26La seconde section du bulletin est dédiée à la télédétection, sous diverses formes, et compte également quatre contributions.
27Ce n’est pas un hasard si les trois premiers articles de cette section présentent des travaux menés au départ des images enregistrées par les satellites Sentinel-1 et Sentinel-2 ! L’accès gratuit et permanent à des images tant multispectrales à haute résolution pour Sentinel-2 – 13 canaux dont 4 présentent une résolution de 10 m –, que radar pour Sentinel-1 – SAR pour radar à ouverture synthétique – et avec une fréquente répétitivité, ne peuvent qu’inciter les chercheurs à multiplier les analyses de données aussi prometteuses. Dans un article très didactique, Quentin Glaude et Anne Orban présentent l’originalité, les capacités, mais aussi les difficultés de l’imagerie radar, tout en nous faisant découvrir la profusion de capteurs en projet dans les différentes agences spatiales. Ensuite, Thomas Dethinne, Quentin Glaude, Charles Amory, Christoph Kittel et Xavier Fettweis reprennent en détail la question de l’évaluation de la fonte de glace en Antarctique en investiguant tout particulièrement la corrélation entre le signal radar de Sentinel-2 et les résultats prédits par le modèle climatique régional. C’est encore les données radar de Sentinel-2 qui sont utilisées par trois étudiants de l’Université de Copenhague, Rasmus Meyer, Mikkel Søgaard et Mathias Schødt, sous la direction d’Alexander Prischchepov et de Stéphanie Horion. Il s’agit cette fois de cartographier des zones inondées, en combinaison avec les images Sentinel-1 pour déterminer l’occupation du sol, et en exploitant les méthodes sophistiquées de classification offertes par la plate-forme d’analyse Google Earth Engine. Mais la télédétection, au sens large, ne se limite pas aux signaux enregistrés par les satellites. C’est ce que nous démontre Pierre Hallot en poussant la détection à distance à très grande échelle puisqu’il nous parle de l’analyse d’artefacts muséaux au moyen d’acquisition par photogrammétrie et lasergrammétrie. Mais il n’en reste pas là, et montre comment les autres méthodes de la géomatique – de la conception de modèles de données à la communication graphique 3D et la réalité virtuelle – sont susceptibles d’améliorer la connaissance des objets étudiés.
28Du patrimoine muséal aux sites archéologiques, la filiation est facile. La dernière section, consacrée à la géomatique et à ses applications, débute précisément par une analyse de visibilité depuis le site archéologique de Chèvremont, due à Muriel Van Ruymbeke et Gilles-Antoine Nys.

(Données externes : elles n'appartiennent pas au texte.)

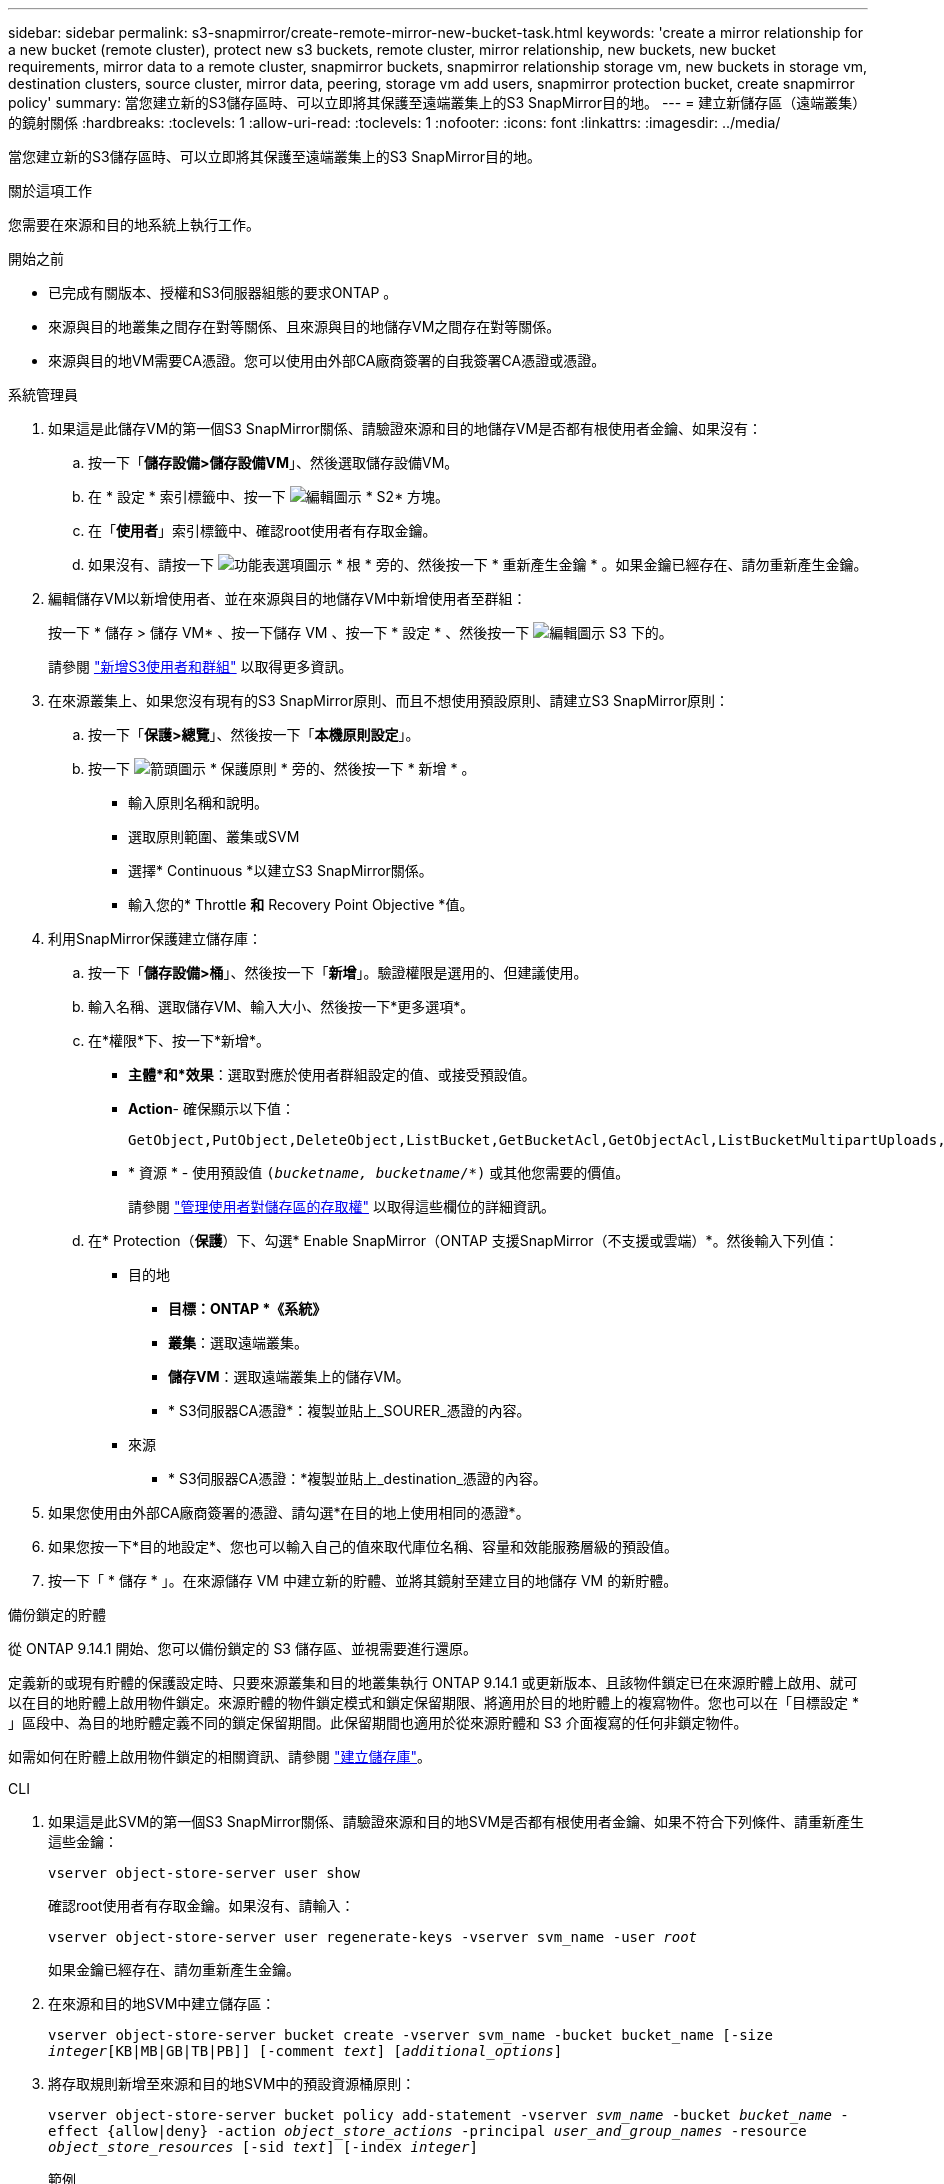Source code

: ---
sidebar: sidebar 
permalink: s3-snapmirror/create-remote-mirror-new-bucket-task.html 
keywords: 'create a mirror relationship for a new bucket (remote cluster), protect new s3 buckets, remote cluster, mirror relationship, new buckets, new bucket requirements, mirror data to a remote cluster, snapmirror buckets, snapmirror relationship storage vm, new buckets in storage vm, destination clusters, source cluster, mirror data, peering, storage vm add users, snapmirror protection bucket, create snapmirror policy' 
summary: 當您建立新的S3儲存區時、可以立即將其保護至遠端叢集上的S3 SnapMirror目的地。 
---
= 建立新儲存區（遠端叢集）的鏡射關係
:hardbreaks:
:toclevels: 1
:allow-uri-read: 
:toclevels: 1
:nofooter: 
:icons: font
:linkattrs: 
:imagesdir: ../media/


[role="lead"]
當您建立新的S3儲存區時、可以立即將其保護至遠端叢集上的S3 SnapMirror目的地。

.關於這項工作
您需要在來源和目的地系統上執行工作。

.開始之前
* 已完成有關版本、授權和S3伺服器組態的要求ONTAP 。
* 來源與目的地叢集之間存在對等關係、且來源與目的地儲存VM之間存在對等關係。
* 來源與目的地VM需要CA憑證。您可以使用由外部CA廠商簽署的自我簽署CA憑證或憑證。


[role="tabbed-block"]
====
.系統管理員
--
. 如果這是此儲存VM的第一個S3 SnapMirror關係、請驗證來源和目的地儲存VM是否都有根使用者金鑰、如果沒有：
+
.. 按一下「*儲存設備>儲存設備VM*」、然後選取儲存設備VM。
.. 在 * 設定 * 索引標籤中、按一下 image:icon_pencil.gif["編輯圖示"] * S2* 方塊。
.. 在「*使用者*」索引標籤中、確認root使用者有存取金鑰。
.. 如果沒有、請按一下 image:icon_kabob.gif["功能表選項圖示"] * 根 * 旁的、然後按一下 * 重新產生金鑰 * 。如果金鑰已經存在、請勿重新產生金鑰。


. 編輯儲存VM以新增使用者、並在來源與目的地儲存VM中新增使用者至群組：
+
按一下 * 儲存 > 儲存 VM* 、按一下儲存 VM 、按一下 * 設定 * 、然後按一下 image:icon_pencil.gif["編輯圖示"] S3 下的。

+
請參閱 link:../task_object_provision_add_s3_users_groups.html["新增S3使用者和群組"] 以取得更多資訊。

. 在來源叢集上、如果您沒有現有的S3 SnapMirror原則、而且不想使用預設原則、請建立S3 SnapMirror原則：
+
.. 按一下「*保護>總覽*」、然後按一下「*本機原則設定*」。
.. 按一下 image:../media/icon_arrow.gif["箭頭圖示"] * 保護原則 * 旁的、然後按一下 * 新增 * 。
+
*** 輸入原則名稱和說明。
*** 選取原則範圍、叢集或SVM
*** 選擇* Continuous *以建立S3 SnapMirror關係。
*** 輸入您的* Throttle *和* Recovery Point Objective *值。




. 利用SnapMirror保護建立儲存庫：
+
.. 按一下「*儲存設備>桶*」、然後按一下「*新增*」。驗證權限是選用的、但建議使用。
.. 輸入名稱、選取儲存VM、輸入大小、然後按一下*更多選項*。
.. 在*權限*下、按一下*新增*。
+
*** *主體*和*效果*：選取對應於使用者群組設定的值、或接受預設值。
*** *Action*- 確保顯示以下值：
+
[listing]
----
GetObject,PutObject,DeleteObject,ListBucket,GetBucketAcl,GetObjectAcl,ListBucketMultipartUploads,ListMultipartUploadParts
----
*** * 資源 * - 使用預設值 `(_bucketname, bucketname_/*)` 或其他您需要的價值。
+
請參閱 link:../task_object_provision_manage_bucket_access.html["管理使用者對儲存區的存取權"] 以取得這些欄位的詳細資訊。



.. 在* Protection（*保護*）下、勾選* Enable SnapMirror（ONTAP 支援SnapMirror（不支援或雲端）*。然後輸入下列值：
+
*** 目的地
+
**** *目標：ONTAP *《系統》*
**** *叢集*：選取遠端叢集。
**** *儲存VM*：選取遠端叢集上的儲存VM。
**** * S3伺服器CA憑證*：複製並貼上_SOURER_憑證的內容。


*** 來源
+
**** * S3伺服器CA憑證：*複製並貼上_destination_憑證的內容。






. 如果您使用由外部CA廠商簽署的憑證、請勾選*在目的地上使用相同的憑證*。
. 如果您按一下*目的地設定*、您也可以輸入自己的值來取代庫位名稱、容量和效能服務層級的預設值。
. 按一下「 * 儲存 * 」。在來源儲存 VM 中建立新的貯體、並將其鏡射至建立目的地儲存 VM 的新貯體。


.備份鎖定的貯體
從 ONTAP 9.14.1 開始、您可以備份鎖定的 S3 儲存區、並視需要進行還原。

定義新的或現有貯體的保護設定時、只要來源叢集和目的地叢集執行 ONTAP 9.14.1 或更新版本、且該物件鎖定已在來源貯體上啟用、就可以在目的地貯體上啟用物件鎖定。來源貯體的物件鎖定模式和鎖定保留期限、將適用於目的地貯體上的複寫物件。您也可以在「目標設定 * 」區段中、為目的地貯體定義不同的鎖定保留期間。此保留期間也適用於從來源貯體和 S3 介面複寫的任何非鎖定物件。

如需如何在貯體上啟用物件鎖定的相關資訊、請參閱 link:../s3-config/create-bucket-task.html["建立儲存庫"]。

--
.CLI
--
. 如果這是此SVM的第一個S3 SnapMirror關係、請驗證來源和目的地SVM是否都有根使用者金鑰、如果不符合下列條件、請重新產生這些金鑰：
+
`vserver object-store-server user show`

+
確認root使用者有存取金鑰。如果沒有、請輸入：

+
`vserver object-store-server user regenerate-keys -vserver svm_name -user _root_`

+
如果金鑰已經存在、請勿重新產生金鑰。

. 在來源和目的地SVM中建立儲存區：
+
`vserver object-store-server bucket create -vserver svm_name -bucket bucket_name [-size _integer_[KB|MB|GB|TB|PB]] [-comment _text_] [_additional_options_]`

. 將存取規則新增至來源和目的地SVM中的預設資源桶原則：
+
`vserver object-store-server bucket policy add-statement -vserver _svm_name_ -bucket _bucket_name_ -effect {allow|deny} -action _object_store_actions_ -principal _user_and_group_names_ -resource _object_store_resources_ [-sid _text_] [-index _integer_]`

+
.範例
[listing]
----
src_cluster::> vserver object-store-server bucket policy add-statement -bucket test-bucket -effect allow -action GetObject,PutObject,DeleteObject,ListBucket,GetBucketAcl,GetObjectAcl,ListBucketMultipartUploads,ListMultipartUploadParts -principal - -resource test-bucket, test-bucket /*
----
. 在來源 SVM 上、如果您沒有現有的 S3 SnapMirror 原則、而且不想使用預設原則、請建立 S3 SnapMirror 原則：
`snapmirror policy create -vserver _svm_name_ -policy policy_name -type continuous [-rpo _integer_] [-throttle _throttle_type_] [-comment _text_] [_additional_options_]`
+
參數：

+
** 類型 `continuous` - S3 SnapMirror 關係的唯一原則類型（必要）。
** `-rpo` - 指定恢復點目標的時間（以秒爲單位）（可選）。
** `-throttle` - 指定處理量 / 頻寬的上限（以千位元組 / 秒為單位）（選用）。
+
.範例
[listing]
----
src_cluster::> snapmirror policy create -vserver vs0 -type continuous -rpo 0 -policy test-policy
----


. 在來源叢集和目的地叢集的管理SVM上安裝CA伺服器憑證：
+
.. 在來源叢集上、安裝簽署 _destination_ S3 伺服器憑證的 CA 憑證：
`security certificate install -type server-ca -vserver _src_admin_svm_ -cert-name _dest_server_certificate_`
.. 在目的地叢集上、安裝簽署 _SOURC_ S3 伺服器憑證的 CA 憑證：
`security certificate install -type server-ca -vserver _dest_admin_svm_ -cert-name _src_server_certificate_`
+
如果您使用由外部CA廠商簽署的憑證、請在來源和目的地管理SVM上安裝相同的憑證。

+
請參閱 `security certificate install` 詳細資訊請參閱手冊頁。



. 在來源SVM上、建立S3 SnapMirror關係：
+
`snapmirror create -source-path _src_svm_name_:/bucket/_bucket_name_ -destination-path _dest_peer_svm_name_:/bucket/_bucket_name_, ...} [-policy policy_name]`

+
您可以使用所建立的原則、或接受預設值。

+
.範例
[listing]
----
src_cluster::> snapmirror create -source-path vs0-src:/bucket/test-bucket -destination-path vs1-dest:bucket/test-bucket-mirror -policy test-policy
----
. 驗證鏡射是否為作用中：
`snapmirror show -policy-type continuous -fields status`


--
====
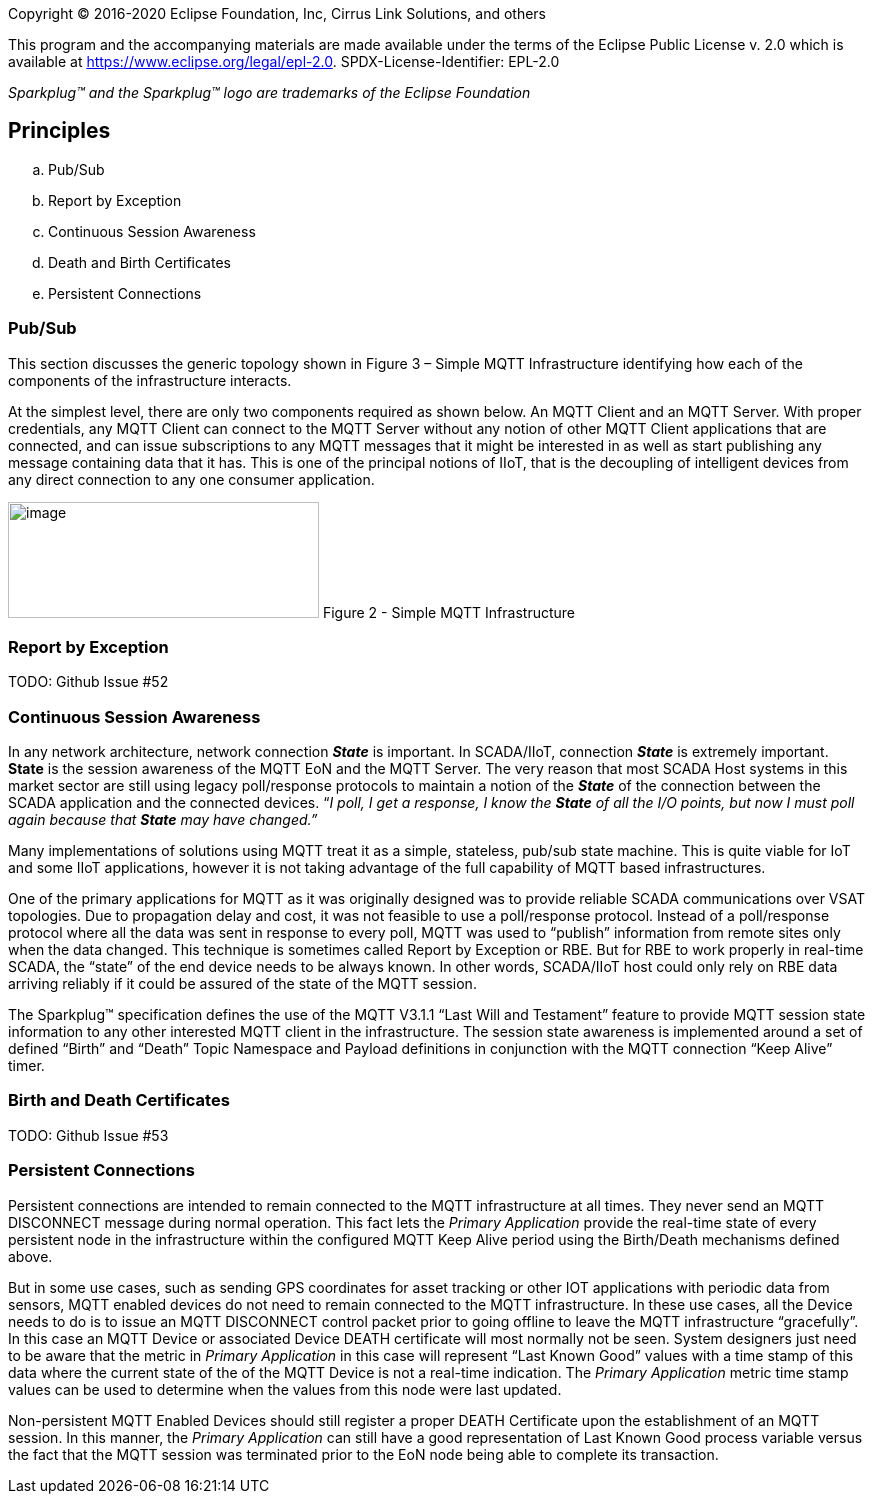 Copyright © 2016-2020 Eclipse Foundation, Inc, Cirrus Link Solutions, and others

This program and the accompanying materials are made available under the
terms of the Eclipse Public License v. 2.0 which is available at
https://www.eclipse.org/legal/epl-2.0.
SPDX-License-Identifier: EPL-2.0

_Sparkplug™ and the Sparkplug™ logo are trademarks of the Eclipse Foundation_

== Principles

.. Pub/Sub
.. Report by Exception
.. Continuous Session Awareness
.. Death and Birth Certificates
.. Persistent Connections

=== Pub/Sub

This section discusses the generic topology shown in Figure 3 – Simple MQTT Infrastructure identifying how 
each of the components of the infrastructure interacts.

At the simplest level, there are only two components required as shown below. An MQTT Client and an MQTT 
Server. With proper credentials, any MQTT Client can connect to the MQTT Server without any notion of other 
MQTT Client applications that are connected, and can issue subscriptions to any MQTT messages that it might 
be interested in as well as start publishing any message containing data that it has. This is one of the 
principal notions of IIoT, that is the decoupling of intelligent devices from any direct connection to any 
one consumer application.

image:extracted-media/media/image6.png[image,width=311,height=116]
Figure 2 - Simple MQTT Infrastructure

=== Report by Exception
TODO: Github Issue #52

=== Continuous Session Awareness

In any network architecture, network connection *_State_* is important. In SCADA/IIoT, connection *_State_* 
is extremely important. *State* is the session awareness of the MQTT EoN and the MQTT Server. The very reason 
that most SCADA Host systems in this market sector are still using legacy poll/response protocols to 
maintain a notion of the *_State_* of the connection between the SCADA application and the connected 
devices. “_I poll, I get a response, I know the *State* of all the I/O points, but now I must poll again 
because that *State* may have changed.”_

Many implementations of solutions using MQTT treat it as a simple, stateless, pub/sub state machine. This is 
quite viable for IoT and some IIoT applications, however it is not taking advantage of the full capability 
of MQTT based infrastructures.

One of the primary applications for MQTT as it was originally designed was to provide reliable SCADA 
communications over VSAT topologies. Due to propagation delay and cost, it was not feasible to use a 
poll/response protocol. Instead of a poll/response protocol where all the data was sent in response to every 
poll, MQTT was used to “publish” information from remote sites only when the data changed. This technique is 
sometimes called Report by Exception or RBE. But for RBE to work properly in real-time SCADA, the “state” of 
the end device needs to be always known. In other words, SCADA/IIoT host could only rely on RBE data 
arriving reliably if it could be assured of the state of the MQTT session.

The Sparkplug™ specification defines the use of the MQTT V3.1.1 “Last Will and Testament” feature to provide 
MQTT session state information to any other interested MQTT client in the infrastructure. The session state 
awareness is implemented around a set of defined “Birth” and “Death” Topic Namespace and Payload definitions 
in conjunction with the MQTT connection “Keep Alive” timer.

=== Birth and Death Certificates
TODO: Github Issue #53

=== Persistent Connections

Persistent connections are intended to remain connected to the MQTT infrastructure at all times. They never 
send an MQTT DISCONNECT message during normal operation. This fact lets the _Primary Application_ provide the 
real-time state of every persistent node in the infrastructure within the configured MQTT Keep Alive period 
using the Birth/Death mechanisms defined above.

But in some use cases, such as sending GPS coordinates for asset tracking or other IOT applications with 
periodic data from sensors, MQTT enabled devices do not need to remain connected to the MQTT infrastructure. 
In these use cases, all the Device needs to do is to issue an MQTT DISCONNECT control packet prior to going 
offline to leave the MQTT infrastructure “gracefully”. In this case an MQTT Device or associated Device DEATH 
certificate will most normally not be seen. System designers just need to be aware that the metric in 
_Primary Application_ in this case will represent “Last Known Good” values with a time stamp of this data 
where the current state of the of the MQTT Device is not a real-time indication. The _Primary Application_ 
metric time stamp values can be used to determine when the values from this node were last updated.

Non-persistent MQTT Enabled Devices should still register a proper DEATH Certificate upon the establishment 
of an MQTT session. In this manner, the _Primary Application_ can still have a good representation of Last 
Known Good process variable versus the fact that the MQTT session was terminated prior to the EoN node being 
able to complete its transaction.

Cette contribution témoigne de l’intérêt de la géomatique en tant que vecteur d’idéation dans de multiples champs disciplinaires, comme Marc Binard et Yves Cornet l’ont si souvent démontré. C’est un autre champ d’applications qui est illustré par la communication de Jean-Paul Kazprzyk et Nadia Poncelet : celui de l’analyse de risque par les services d’urgence. L’exploitation des ressources de l’analyse décisionnelle sur des entrepôts de données à la structure complexe – données géographiques et non géographiques ; données géographiques raster et vectorielles – permet d’offrir des solutions originales, opérationnelles et en ligne aux services d’urgence. Visualiser des données géographiques, c’est faire une ou des cartes, éventuellement rassemblées dans un atlas. Mais réaliser et garantir la mise à jour d’un atlas sur le Web est un autre enjeu, surtout si la portée de l’atlas est nationale et si les objectifs sont tant didactiques que décisionnels. L’historique de l’élaboration de la dernière édition de l’Atlas national de Belgique – et de sa version numérique en particulier à laquelle Marc Binard a largement contribué – fait l’objet d’un article signé par Charline Dubois et Étienne Van Hecke, deux auteurs intimement liés au projet. La dernière section de ce bulletin se clôture par une sorte d’article collégial, pour lequel les membres de l’Unité de Géomatique – Gilles-Antoine Nys, Charline Dubois, Céline Goffin, Pierre Hallot, Jean-Paul Kasprzyk, Mathieu Treffer et Roland Billen – ont tenu à faire part d’une expérience quotidienne de l’Unité : un travail d’expertise sur la problématique de la qualité des données géographiques à l’intention des pouvoirs publics. Une façon de rappeler à Marc Binard et Yves Cornet les habitudes du travail en équipe auquel ils ont si fréquemment participé.